In this context of deer frustrating human control, I wonder if it would be interesting to talk about people who heal sick deer (i.e. people attempting to control illness or the effects of predation, especially, for your purposes, if they fail at it)? It might fit into the broader context of deer parks, where the parker tries to ward off predators and provides food for semi-tame deer. There's the romance trope (as in Marie de France) of a knight wounding a deer and then being compelled to go on a quest to heal it. There are also a few accounts of deer being kept more or less as pets (I gave a paper on two accounts of pet deer at Kalamazoo a couple of years ago), so people might have tried to patch them up.

For forest pleas, Turner would have been my go-to volume. Maybe these other two Selden Society volumes will be useful (it looks like they've been removed from the Internet Archive, though they're still listed):

William Craddock Bolland, ed., Year Books of Edward II. Volume 8. The Eyre of Kent, 6 and 7 Edward II. A.D. 1313-1314. Volume 3. (1913) (Internet Archive - Text Archive)
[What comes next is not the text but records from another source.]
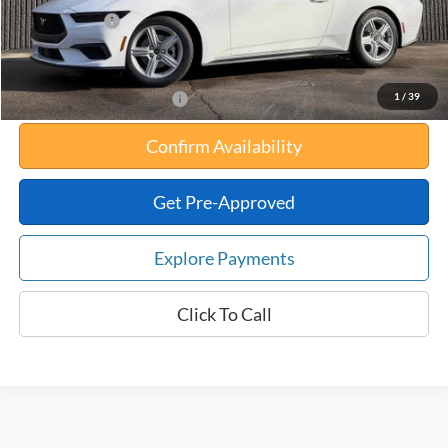
Any Surprises?
Absolutely None
Total Upfront Price:
$30,834
1
/
39
Add. Available Ford Offers:
Confirm Availability
Get Pre-Approved
Explore Payments
Click To Call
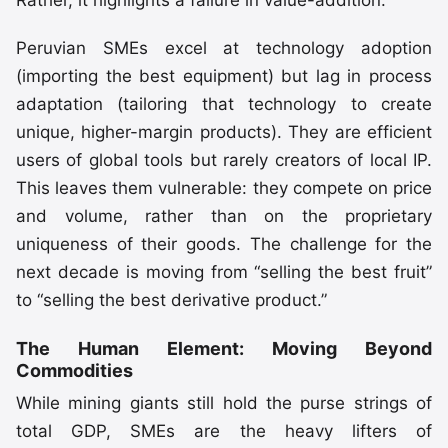
Peruvian SMEs excel at technology adoption
(importing the best equipment) but lag in process
adaptation (tailoring that technology to create
unique, higher-margin products). They are efficient
users of global tools but rarely creators of local IP.
This leaves them vulnerable: they compete on price
and volume, rather than on the proprietary
uniqueness of their goods. The challenge for the
next decade is moving from “selling the best fruit”
to “selling the best derivative product.”
The Human Element: Moving Beyond
Commodities
While mining giants still hold the purse strings of
total GDP, SMEs are the heavy lifters of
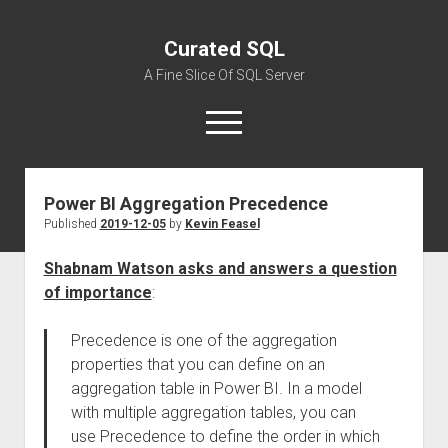
Curated SQL
A Fine Slice Of SQL Server
open
menu
Power BI Aggregation Precedence
About
Published
2019-12-05
by
Kevin Feasel
Shabnam Watson asks and answers a question
of importance
:
Precedence is one of the aggregation
properties that you can define on an
aggregation table in Power BI. In a model
with multiple aggregation tables, you can
use Precedence to define the order in which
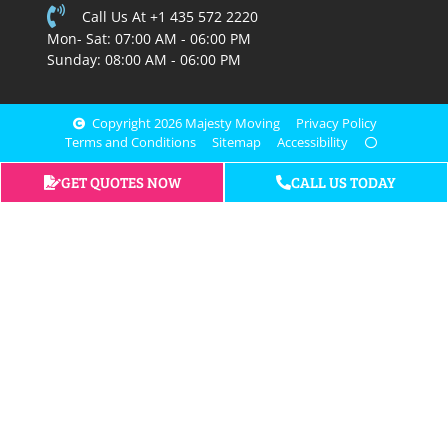
Call Us At +1 435 572 2220
Mon- Sat: 07:00 AM - 06:00 PM
Sunday: 08:00 AM - 06:00 PM
Copyright 2026 Majesty Moving
Privacy Policy
Terms and Conditions
Sitemap
Accessibility
GET QUOTES NOW
CALL US TODAY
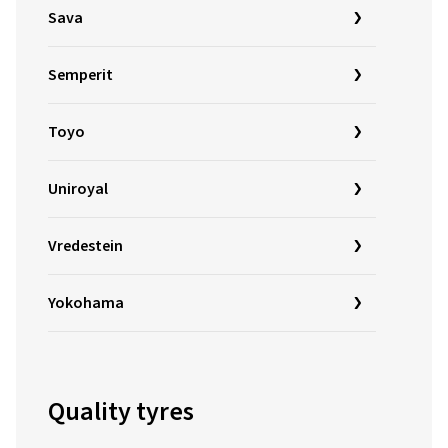
Sava
Semperit
Toyo
Uniroyal
Vredestein
Yokohama
Quality tyres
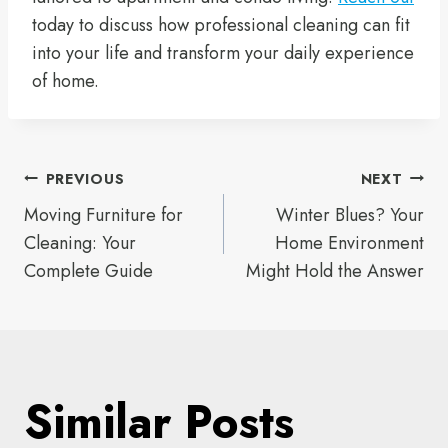
today to discuss how professional cleaning can fit
into your life and transform your daily experience
of home.
Post
PREVIOUS
NEXT
Moving Furniture for
Winter Blues? Your
navigation
Cleaning: Your
Home Environment
Complete Guide
Might Hold the Answer
Similar Posts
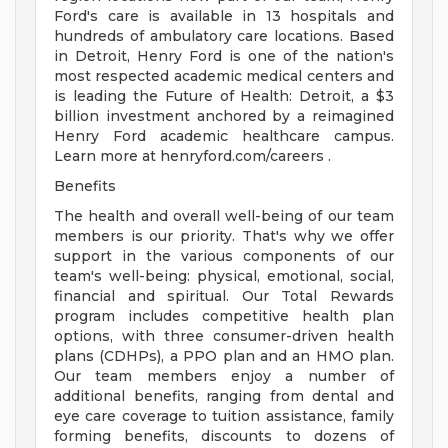
Ford's care is available in 13 hospitals and
hundreds of ambulatory care locations. Based
in Detroit, Henry Ford is one of the nation's
most respected academic medical centers and
is leading the Future of Health: Detroit, a $3
billion investment anchored by a reimagined
Henry Ford academic healthcare campus.
Learn more at henryford.com/careers .
Benefits
The health and overall well-being of our team
members is our priority. That's why we offer
support in the various components of our
team's well-being: physical, emotional, social,
financial and spiritual. Our Total Rewards
program includes competitive health plan
options, with three consumer-driven health
plans (CDHPs), a PPO plan and an HMO plan.
Our team members enjoy a number of
additional benefits, ranging from dental and
eye care coverage to tuition assistance, family
forming benefits, discounts to dozens of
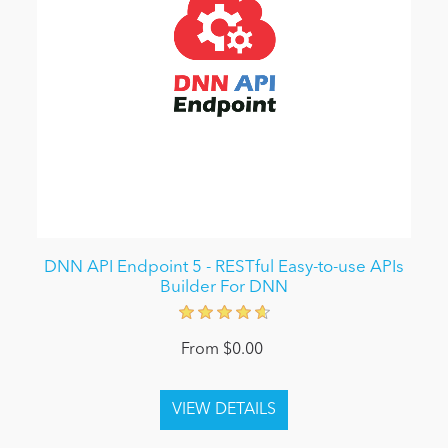
DNN API Endpoint 5 - RESTful Easy-to-use APIs
Builder For DNN
From $0.00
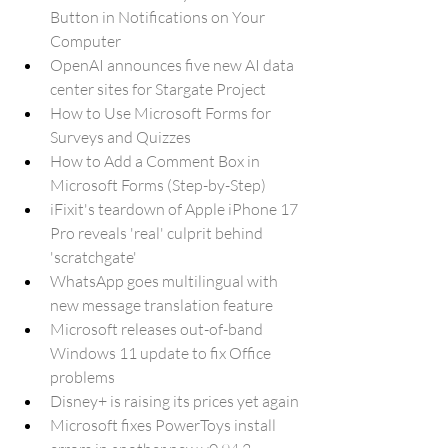
Button in Notifications on Your 
Computer
OpenAI announces five new AI data 
center sites for Stargate Project
How to Use Microsoft Forms for 
Surveys and Quizzes
How to Add a Comment Box in 
Microsoft Forms (Step-by-Step)
iFixit's teardown of Apple iPhone 17 
Pro reveals 'real' culprit behind 
'scratchgate'
WhatsApp goes multilingual with 
new message translation feature
Microsoft releases out-of-band 
Windows 11 update to fix Office 
problems
Disney+ is raising its prices yet again
Microsoft fixes PowerToys install 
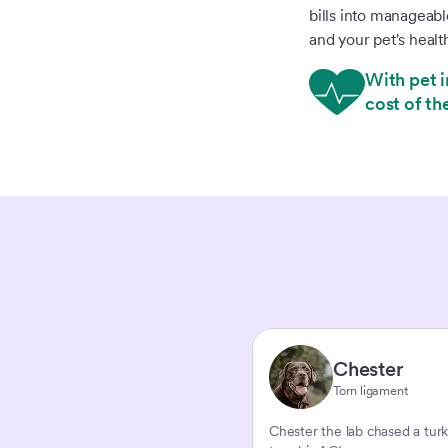
bills into manageab
and your pet's healt
With pet i
cost of th
Chester
Torn ligament
Chester the lab chased a tur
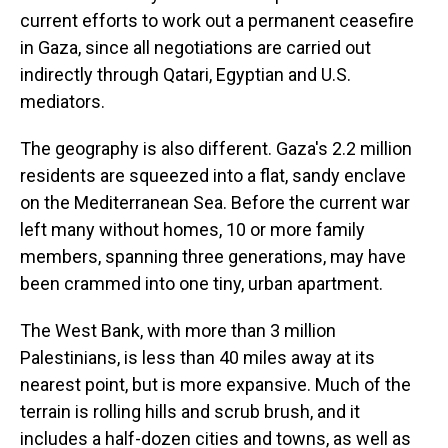
current efforts to work out a permanent ceasefire
in Gaza, since all negotiations are carried out
indirectly through
Qatari, Egyptian and U.S.
mediators.
The geography is also different. Gaza's 2.2 million
residents are squeezed into a flat, sandy enclave
on the Mediterranean Sea. Before the current war
left many without homes, 10 or more family
members, spanning three generations, may have
been crammed into one
tiny, urban apartment.
The West Bank, with more than 3 million
Palestinians, is less than 40 miles away at its
nearest point, but is more expansive.
Much of the
terrain is rolling hills and scrub brush, and it
includes a half-dozen cities and towns, as well as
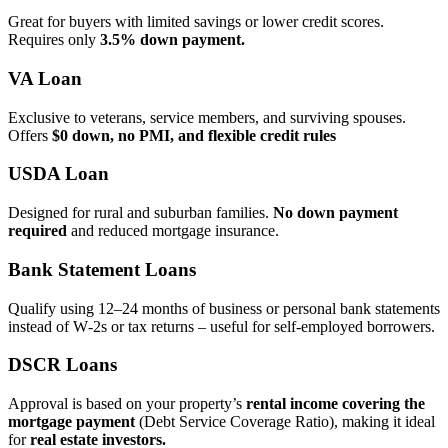
Great for buyers with limited savings or lower credit scores.
Requires only
3.5% down payment.
VA Loan
Exclusive to veterans, service members, and surviving spouses.
Offers
$0 down, no PMI, and flexible credit rules
USDA Loan
Designed for rural and suburban families.
No down payment
required
and reduced mortgage insurance.
Bank Statement Loans
Qualify using 12–24 months of business or personal bank statements
instead of W‑2s or tax returns – useful for self‑employed borrowers.
DSCR Loans
Approval is based on your property’s
rental income covering the
mortgage payment
(Debt Service Coverage Ratio), making it ideal
for
real estate investors.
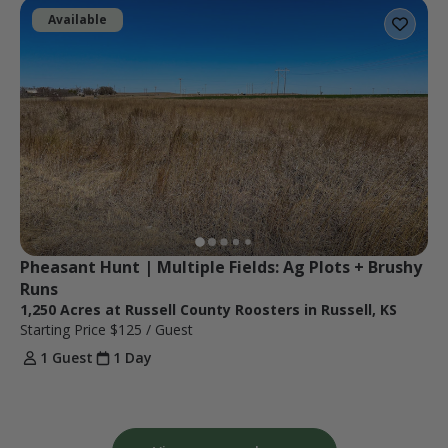
Available
Pheasant Hunt | Multiple Fields: Ag Plots + Brushy 
Runs
1,250 Acres at Russell County Roosters in Russell, KS
Starting Price
$125
/ Guest
1 Guest
1 Day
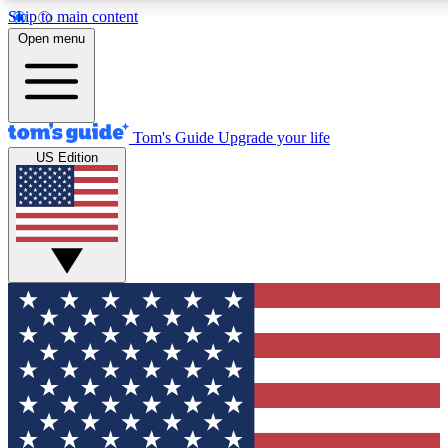
Skip to main content
12
24/7
30K+
Open menu
MEMBER FEATURES
ACCESS AVAILABLE
ACTIVE MEMBERS
Tom's Guide
Upgrade your life
US Edition
Exclusive Newsletters
Polls
Tech news direct to your inbox
Have your say in te
GET CLUB ACCESS QUICK
For the fastest way to join Tom's Guide Club enter your
email below. We'll send you a confirmation and sign you up
to our newsletter to keep you updated on all the latest news.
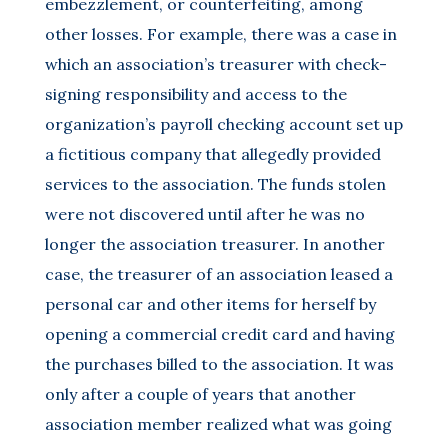
embezzlement, or counterfeiting, among
other losses. For example, there was a case in
which an association’s treasurer with check-
signing responsibility and access to the
organization’s payroll checking account set up
a fictitious company that allegedly provided
services to the association. The funds stolen
were not discovered until after he was no
longer the association treasurer. In another
case, the treasurer of an association leased a
personal car and other items for herself by
opening a commercial credit card and having
the purchases billed to the association. It was
only after a couple of years that another
association member realized what was going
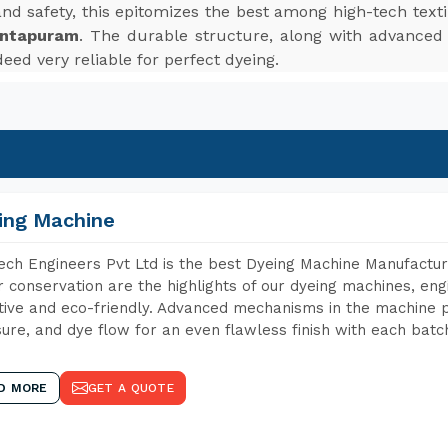
, and safety, this epitomizes the best among high-tech te
antapuram
. The durable structure, along with advanced f
eed very reliable for perfect dyeing.
ing Machine
ch Engineers Pvt Ltd is the best Dyeing Machine Manufactur
 conservation are the highlights of our dyeing machines, en
tive and eco-friendly. Advanced mechanisms in the machine p
ure, and dye flow for an even flawless finish with each batc
D MORE
GET A QUOTE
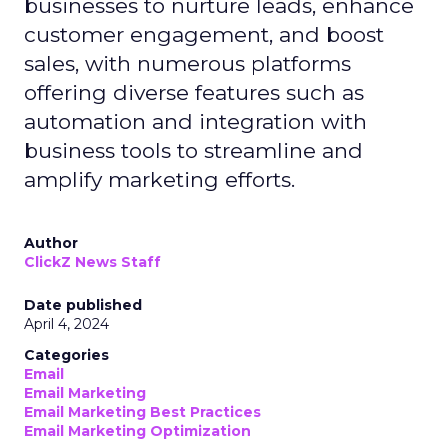
businesses to nurture leads, enhance
customer engagement, and boost
sales, with numerous platforms
offering diverse features such as
automation and integration with
business tools to streamline and
amplify marketing efforts.
Author
ClickZ News Staff
Date published
April 4, 2024
Categories
Email
Email Marketing
Email Marketing Best Practices
Email Marketing Optimization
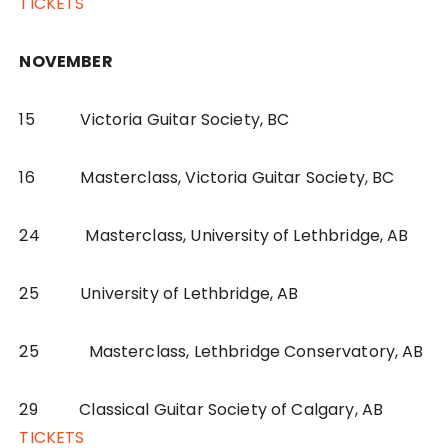
TICKETS
NOVEMBER
15 Victoria Guitar Society, BC
16 Masterclass, Victoria Guitar Society, BC
24 Masterclass, University of Lethbridge, AB
25 University of Lethbridge, AB
25 Masterclass, Lethbridge Conservatory, AB
29 Classical Guitar Society of Calgary, AB
TICKETS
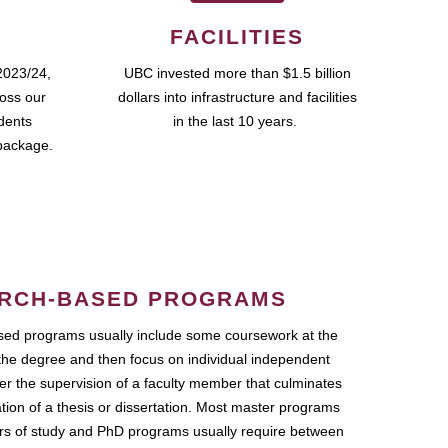
FACILITIES
2023/24,
UBC invested more than $1.5 billion
ross our
dollars into infrastructure and facilities
udents
in the last 10 years.
package.
RCH-BASED PROGRAMS
ed programs usually include some coursework at the
the degree and then focus on individual independent
r the supervision of a faculty member that culminates
ation of a thesis or dissertation. Most master programs
ars of study and PhD programs usually require between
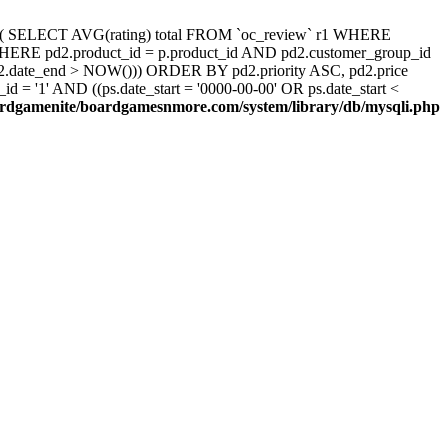
d, ( SELECT AVG(rating) total FROM `oc_review` r1 WHERE
 WHERE pd2.product_id = p.product_id AND pd2.customer_group_id
pd2.date_end > NOW())) ORDER BY pd2.priority ASC, pd2.price
 '1' AND ((ps.date_start = '0000-00-00' OR ps.date_start <
rdgamenite/boardgamesnmore.com/system/library/db/mysqli.php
William Craddock Bolland, ed., Select Bills in Eyre. A.D. 1292-1333 (1914) (Internet Archive - Text Archive)


Anonymous said...

I think the problem of rotten venison was particularly pressing because venison was often a prestigious gift from a lord to his non-hunting peers or retainers. Sending gift chunks of deer by messenger several days' travel must have made freshness a special issue for both sender and recipient. 17th cent. Samuel Pepys is very pleased and proud to be given a haunch of venison by his patron, Lord Sandwich. Pepys in turn impresses his friends by giving them a dinner party featuring venison pasty, a prestige dish. Along these lines, I recall a 17th cent. cookbook's advice on how to disguise rotten venison in pie-making (salt and spices).

medievalkarl said...

Anon -- great points (hadn't thought of point that recipes a response to a practical problem not inherent to the meat but rather to how it's used). And I'd be VERY grateful if you could direct me to some likely sources for this 17th c. cookbook. I checked one (which, I can't remember) and found nothing like that in it.